Please reproduce, without changes, everything in the material below from the line containing "family: Magnoliaceae" down to the end of the material, including both ends.

| Data excerpts |

— Start —

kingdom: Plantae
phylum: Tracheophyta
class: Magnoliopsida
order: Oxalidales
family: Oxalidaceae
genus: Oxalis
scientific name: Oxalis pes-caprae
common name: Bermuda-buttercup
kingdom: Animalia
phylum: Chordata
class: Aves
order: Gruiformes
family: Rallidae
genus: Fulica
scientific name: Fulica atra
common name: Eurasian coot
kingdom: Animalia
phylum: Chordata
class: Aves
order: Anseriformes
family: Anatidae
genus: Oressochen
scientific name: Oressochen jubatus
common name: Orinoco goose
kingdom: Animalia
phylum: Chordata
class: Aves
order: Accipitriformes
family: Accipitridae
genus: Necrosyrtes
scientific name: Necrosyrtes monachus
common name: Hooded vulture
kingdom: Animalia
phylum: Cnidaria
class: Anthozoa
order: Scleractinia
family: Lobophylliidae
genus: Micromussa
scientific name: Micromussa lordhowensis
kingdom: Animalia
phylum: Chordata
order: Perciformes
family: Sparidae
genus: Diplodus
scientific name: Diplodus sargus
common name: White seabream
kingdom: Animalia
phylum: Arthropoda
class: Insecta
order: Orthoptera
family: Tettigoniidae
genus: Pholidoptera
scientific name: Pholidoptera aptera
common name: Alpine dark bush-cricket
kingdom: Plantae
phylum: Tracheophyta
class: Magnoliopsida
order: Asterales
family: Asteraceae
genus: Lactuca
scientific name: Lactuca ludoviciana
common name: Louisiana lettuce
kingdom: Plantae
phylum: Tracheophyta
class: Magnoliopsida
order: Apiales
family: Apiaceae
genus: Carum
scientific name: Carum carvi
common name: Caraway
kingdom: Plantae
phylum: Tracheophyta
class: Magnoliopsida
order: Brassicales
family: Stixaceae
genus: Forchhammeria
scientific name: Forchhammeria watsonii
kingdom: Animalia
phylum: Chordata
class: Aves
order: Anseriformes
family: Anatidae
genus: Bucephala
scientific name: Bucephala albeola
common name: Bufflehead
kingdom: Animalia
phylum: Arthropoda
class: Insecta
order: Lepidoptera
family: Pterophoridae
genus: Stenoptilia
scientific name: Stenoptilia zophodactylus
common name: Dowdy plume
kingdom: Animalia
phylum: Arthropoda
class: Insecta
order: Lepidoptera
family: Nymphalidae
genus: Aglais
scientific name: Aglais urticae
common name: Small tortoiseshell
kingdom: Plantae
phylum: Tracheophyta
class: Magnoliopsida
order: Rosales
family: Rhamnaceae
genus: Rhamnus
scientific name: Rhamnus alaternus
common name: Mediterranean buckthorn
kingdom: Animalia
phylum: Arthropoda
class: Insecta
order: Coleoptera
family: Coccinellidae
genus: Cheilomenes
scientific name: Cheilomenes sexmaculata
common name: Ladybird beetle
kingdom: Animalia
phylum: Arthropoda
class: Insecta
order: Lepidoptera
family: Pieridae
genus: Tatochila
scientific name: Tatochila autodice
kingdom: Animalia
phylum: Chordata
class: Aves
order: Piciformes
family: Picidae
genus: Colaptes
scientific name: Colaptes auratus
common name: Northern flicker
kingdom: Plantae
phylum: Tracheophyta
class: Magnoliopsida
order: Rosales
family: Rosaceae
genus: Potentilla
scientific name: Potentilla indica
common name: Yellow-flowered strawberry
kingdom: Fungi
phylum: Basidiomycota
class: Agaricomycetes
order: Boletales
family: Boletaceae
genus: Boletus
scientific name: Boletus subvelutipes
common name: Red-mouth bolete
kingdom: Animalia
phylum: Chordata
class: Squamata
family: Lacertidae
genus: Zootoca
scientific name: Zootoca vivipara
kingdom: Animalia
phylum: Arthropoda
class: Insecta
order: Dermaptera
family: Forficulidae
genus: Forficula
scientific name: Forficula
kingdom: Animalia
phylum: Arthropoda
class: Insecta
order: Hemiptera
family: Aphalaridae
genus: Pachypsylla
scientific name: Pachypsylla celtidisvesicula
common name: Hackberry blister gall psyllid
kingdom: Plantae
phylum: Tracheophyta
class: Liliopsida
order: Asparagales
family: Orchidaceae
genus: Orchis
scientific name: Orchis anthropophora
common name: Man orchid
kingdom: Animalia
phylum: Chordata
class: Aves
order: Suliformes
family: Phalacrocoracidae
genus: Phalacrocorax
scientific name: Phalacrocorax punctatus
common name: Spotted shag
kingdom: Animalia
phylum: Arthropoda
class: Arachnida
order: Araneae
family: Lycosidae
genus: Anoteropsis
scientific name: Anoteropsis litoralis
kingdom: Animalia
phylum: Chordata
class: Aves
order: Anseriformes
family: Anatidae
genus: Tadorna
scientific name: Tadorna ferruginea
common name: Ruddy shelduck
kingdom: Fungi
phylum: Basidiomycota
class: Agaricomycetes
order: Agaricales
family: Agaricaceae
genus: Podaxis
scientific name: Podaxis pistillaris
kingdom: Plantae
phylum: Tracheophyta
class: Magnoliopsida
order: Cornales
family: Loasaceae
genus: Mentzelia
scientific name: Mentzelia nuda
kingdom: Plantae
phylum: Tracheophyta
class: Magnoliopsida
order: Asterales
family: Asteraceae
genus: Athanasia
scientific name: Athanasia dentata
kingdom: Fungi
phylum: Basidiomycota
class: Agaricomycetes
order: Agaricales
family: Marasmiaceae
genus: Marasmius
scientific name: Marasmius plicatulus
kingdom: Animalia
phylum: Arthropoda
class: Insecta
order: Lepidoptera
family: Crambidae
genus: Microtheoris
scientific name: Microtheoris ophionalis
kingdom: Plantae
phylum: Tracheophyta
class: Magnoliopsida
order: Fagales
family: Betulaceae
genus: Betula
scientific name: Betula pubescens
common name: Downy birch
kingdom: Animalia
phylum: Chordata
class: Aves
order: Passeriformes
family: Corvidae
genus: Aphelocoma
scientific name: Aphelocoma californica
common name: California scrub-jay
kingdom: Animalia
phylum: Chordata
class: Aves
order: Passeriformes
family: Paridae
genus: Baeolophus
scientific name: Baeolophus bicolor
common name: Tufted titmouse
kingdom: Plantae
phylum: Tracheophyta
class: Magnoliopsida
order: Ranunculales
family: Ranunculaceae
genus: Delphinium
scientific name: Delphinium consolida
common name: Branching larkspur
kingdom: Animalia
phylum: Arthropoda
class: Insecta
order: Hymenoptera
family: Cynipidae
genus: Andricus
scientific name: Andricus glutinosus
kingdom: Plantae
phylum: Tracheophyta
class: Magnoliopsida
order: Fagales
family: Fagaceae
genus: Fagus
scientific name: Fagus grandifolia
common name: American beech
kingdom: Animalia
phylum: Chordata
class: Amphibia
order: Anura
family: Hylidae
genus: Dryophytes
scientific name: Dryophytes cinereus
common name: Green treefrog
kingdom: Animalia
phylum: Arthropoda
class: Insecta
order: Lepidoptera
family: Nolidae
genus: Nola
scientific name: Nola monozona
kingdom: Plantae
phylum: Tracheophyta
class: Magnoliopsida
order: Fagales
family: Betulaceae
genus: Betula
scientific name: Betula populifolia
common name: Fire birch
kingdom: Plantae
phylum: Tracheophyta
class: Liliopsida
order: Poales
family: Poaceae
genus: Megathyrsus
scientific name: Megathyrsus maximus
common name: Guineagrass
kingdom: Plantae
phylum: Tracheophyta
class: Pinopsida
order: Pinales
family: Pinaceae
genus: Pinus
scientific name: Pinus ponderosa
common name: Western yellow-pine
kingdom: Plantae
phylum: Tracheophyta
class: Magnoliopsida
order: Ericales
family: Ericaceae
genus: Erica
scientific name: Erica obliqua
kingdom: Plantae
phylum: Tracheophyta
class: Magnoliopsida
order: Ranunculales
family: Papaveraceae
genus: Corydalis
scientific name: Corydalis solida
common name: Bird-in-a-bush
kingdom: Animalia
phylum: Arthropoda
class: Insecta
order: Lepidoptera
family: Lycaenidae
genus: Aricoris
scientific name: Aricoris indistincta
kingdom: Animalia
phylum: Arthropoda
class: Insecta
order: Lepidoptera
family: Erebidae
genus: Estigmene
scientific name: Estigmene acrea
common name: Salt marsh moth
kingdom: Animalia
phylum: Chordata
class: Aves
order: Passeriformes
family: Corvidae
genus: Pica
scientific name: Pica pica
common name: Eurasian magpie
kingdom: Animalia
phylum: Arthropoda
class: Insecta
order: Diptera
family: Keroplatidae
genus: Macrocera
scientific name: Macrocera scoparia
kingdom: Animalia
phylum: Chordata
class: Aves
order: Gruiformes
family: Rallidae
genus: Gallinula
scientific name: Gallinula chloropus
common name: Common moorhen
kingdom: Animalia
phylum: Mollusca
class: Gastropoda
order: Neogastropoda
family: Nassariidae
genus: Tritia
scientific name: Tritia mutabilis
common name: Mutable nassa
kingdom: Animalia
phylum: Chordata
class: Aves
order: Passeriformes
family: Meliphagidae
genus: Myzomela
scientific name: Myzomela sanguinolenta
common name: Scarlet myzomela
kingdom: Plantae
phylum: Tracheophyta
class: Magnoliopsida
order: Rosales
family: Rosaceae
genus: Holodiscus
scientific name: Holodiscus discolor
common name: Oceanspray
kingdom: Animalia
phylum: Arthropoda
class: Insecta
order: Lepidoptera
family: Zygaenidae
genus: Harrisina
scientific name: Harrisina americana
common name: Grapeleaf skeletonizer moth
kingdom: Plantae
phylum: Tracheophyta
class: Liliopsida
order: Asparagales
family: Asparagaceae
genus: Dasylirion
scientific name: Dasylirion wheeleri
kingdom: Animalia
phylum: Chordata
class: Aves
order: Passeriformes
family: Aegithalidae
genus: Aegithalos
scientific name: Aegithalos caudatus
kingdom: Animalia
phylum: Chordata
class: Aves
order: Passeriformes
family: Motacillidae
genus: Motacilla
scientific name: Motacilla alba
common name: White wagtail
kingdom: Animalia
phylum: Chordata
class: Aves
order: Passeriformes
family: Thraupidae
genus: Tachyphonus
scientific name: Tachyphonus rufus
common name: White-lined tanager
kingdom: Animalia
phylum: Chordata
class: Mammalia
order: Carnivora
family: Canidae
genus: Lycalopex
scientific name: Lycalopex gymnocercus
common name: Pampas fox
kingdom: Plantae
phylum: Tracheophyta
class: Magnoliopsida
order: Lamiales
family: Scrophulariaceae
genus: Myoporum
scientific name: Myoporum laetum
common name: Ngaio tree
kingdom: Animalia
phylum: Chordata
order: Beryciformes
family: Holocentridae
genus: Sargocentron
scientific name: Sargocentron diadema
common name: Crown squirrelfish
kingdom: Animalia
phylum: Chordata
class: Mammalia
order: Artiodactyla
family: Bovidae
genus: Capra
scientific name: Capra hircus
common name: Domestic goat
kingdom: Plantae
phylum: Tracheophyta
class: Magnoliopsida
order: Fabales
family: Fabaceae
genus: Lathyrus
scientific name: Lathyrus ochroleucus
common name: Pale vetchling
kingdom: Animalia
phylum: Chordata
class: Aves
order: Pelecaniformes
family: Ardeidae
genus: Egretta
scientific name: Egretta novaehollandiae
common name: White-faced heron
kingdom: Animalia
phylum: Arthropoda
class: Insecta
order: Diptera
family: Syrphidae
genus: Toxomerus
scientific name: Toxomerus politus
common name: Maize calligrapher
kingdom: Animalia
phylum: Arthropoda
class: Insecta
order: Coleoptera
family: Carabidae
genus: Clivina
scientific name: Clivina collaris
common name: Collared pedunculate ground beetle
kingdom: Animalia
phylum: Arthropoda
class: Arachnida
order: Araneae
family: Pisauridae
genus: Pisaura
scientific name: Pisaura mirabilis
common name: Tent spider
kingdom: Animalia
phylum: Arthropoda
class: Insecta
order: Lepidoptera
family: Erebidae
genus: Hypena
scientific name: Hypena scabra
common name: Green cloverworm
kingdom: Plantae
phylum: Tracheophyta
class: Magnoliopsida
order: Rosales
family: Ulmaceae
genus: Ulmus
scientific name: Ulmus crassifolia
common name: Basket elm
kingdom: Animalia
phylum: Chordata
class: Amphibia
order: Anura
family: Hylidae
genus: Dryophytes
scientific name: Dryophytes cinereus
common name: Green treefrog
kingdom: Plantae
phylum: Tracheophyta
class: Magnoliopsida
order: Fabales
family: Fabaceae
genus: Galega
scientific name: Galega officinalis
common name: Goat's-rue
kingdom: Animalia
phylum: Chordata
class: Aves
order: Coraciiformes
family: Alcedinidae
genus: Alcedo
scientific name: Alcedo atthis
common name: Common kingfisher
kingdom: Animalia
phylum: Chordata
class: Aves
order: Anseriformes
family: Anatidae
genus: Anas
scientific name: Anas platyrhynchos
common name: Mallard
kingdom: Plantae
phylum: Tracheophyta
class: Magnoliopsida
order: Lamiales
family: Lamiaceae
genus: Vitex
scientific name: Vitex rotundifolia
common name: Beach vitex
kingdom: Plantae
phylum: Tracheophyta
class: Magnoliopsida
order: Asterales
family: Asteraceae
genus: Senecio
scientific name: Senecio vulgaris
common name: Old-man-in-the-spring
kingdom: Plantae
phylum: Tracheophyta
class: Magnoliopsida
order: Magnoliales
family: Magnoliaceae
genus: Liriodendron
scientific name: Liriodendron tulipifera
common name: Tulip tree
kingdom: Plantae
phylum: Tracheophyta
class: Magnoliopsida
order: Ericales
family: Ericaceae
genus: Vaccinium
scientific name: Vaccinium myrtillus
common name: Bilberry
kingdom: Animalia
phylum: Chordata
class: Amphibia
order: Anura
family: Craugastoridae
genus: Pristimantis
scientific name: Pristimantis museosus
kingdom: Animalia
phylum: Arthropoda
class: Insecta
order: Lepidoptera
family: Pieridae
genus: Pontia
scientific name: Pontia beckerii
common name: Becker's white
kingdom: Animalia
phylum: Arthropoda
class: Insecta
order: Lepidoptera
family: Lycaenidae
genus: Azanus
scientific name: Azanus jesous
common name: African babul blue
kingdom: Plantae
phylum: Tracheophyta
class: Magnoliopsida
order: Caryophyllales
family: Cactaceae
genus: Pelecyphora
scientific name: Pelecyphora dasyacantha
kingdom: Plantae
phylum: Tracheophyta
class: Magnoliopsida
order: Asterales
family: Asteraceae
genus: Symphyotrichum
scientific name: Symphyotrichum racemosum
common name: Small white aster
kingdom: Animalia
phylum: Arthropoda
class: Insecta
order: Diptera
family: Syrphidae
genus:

— End —

| FULL ANSWER |
family: Magnoliaceae
genus: Liriodendron
scientific name: Liriodendron tulipifera
common name: Tulip tree
kingdom: Plantae
phylum: Tracheophyta
class: Magnoliopsida
order: Ericales
family: Ericaceae
genus: Vaccinium
scientific name: Vaccinium myrtillus
common name: Bilberry
kingdom: Animalia
phylum: Chordata
class: Amphibia
order: Anura
family: Craugastoridae
genus: Pristimantis
scientific name: Pristimantis museosus
kingdom: Animalia
phylum: Arthropoda
class: Insecta
order: Lepidoptera
family: Pieridae
genus: Pontia
scientific name: Pontia beckerii
common name: Becker's white
kingdom: Animalia
phylum: Arthropoda
class: Insecta
order: Lepidoptera
family: Lycaenidae
genus: Azanus
scientific name: Azanus jesous
common name: African babul blue
kingdom: Plantae
phylum: Tracheophyta
class: Magnoliopsida
order: Caryophyllales
family: Cactaceae
genus: Pelecyphora
scientific name: Pelecyphora dasyacantha
kingdom: Plantae
phylum: Tracheophyta
class: Magnoliopsida
order: Asterales
family: Asteraceae
genus: Symphyotrichum
scientific name: Symphyotrichum racemosum
common name: Small white aster
kingdom: Animalia
phylum: Arthropoda
class: Insecta
order: Diptera
family: Syrphidae
genus:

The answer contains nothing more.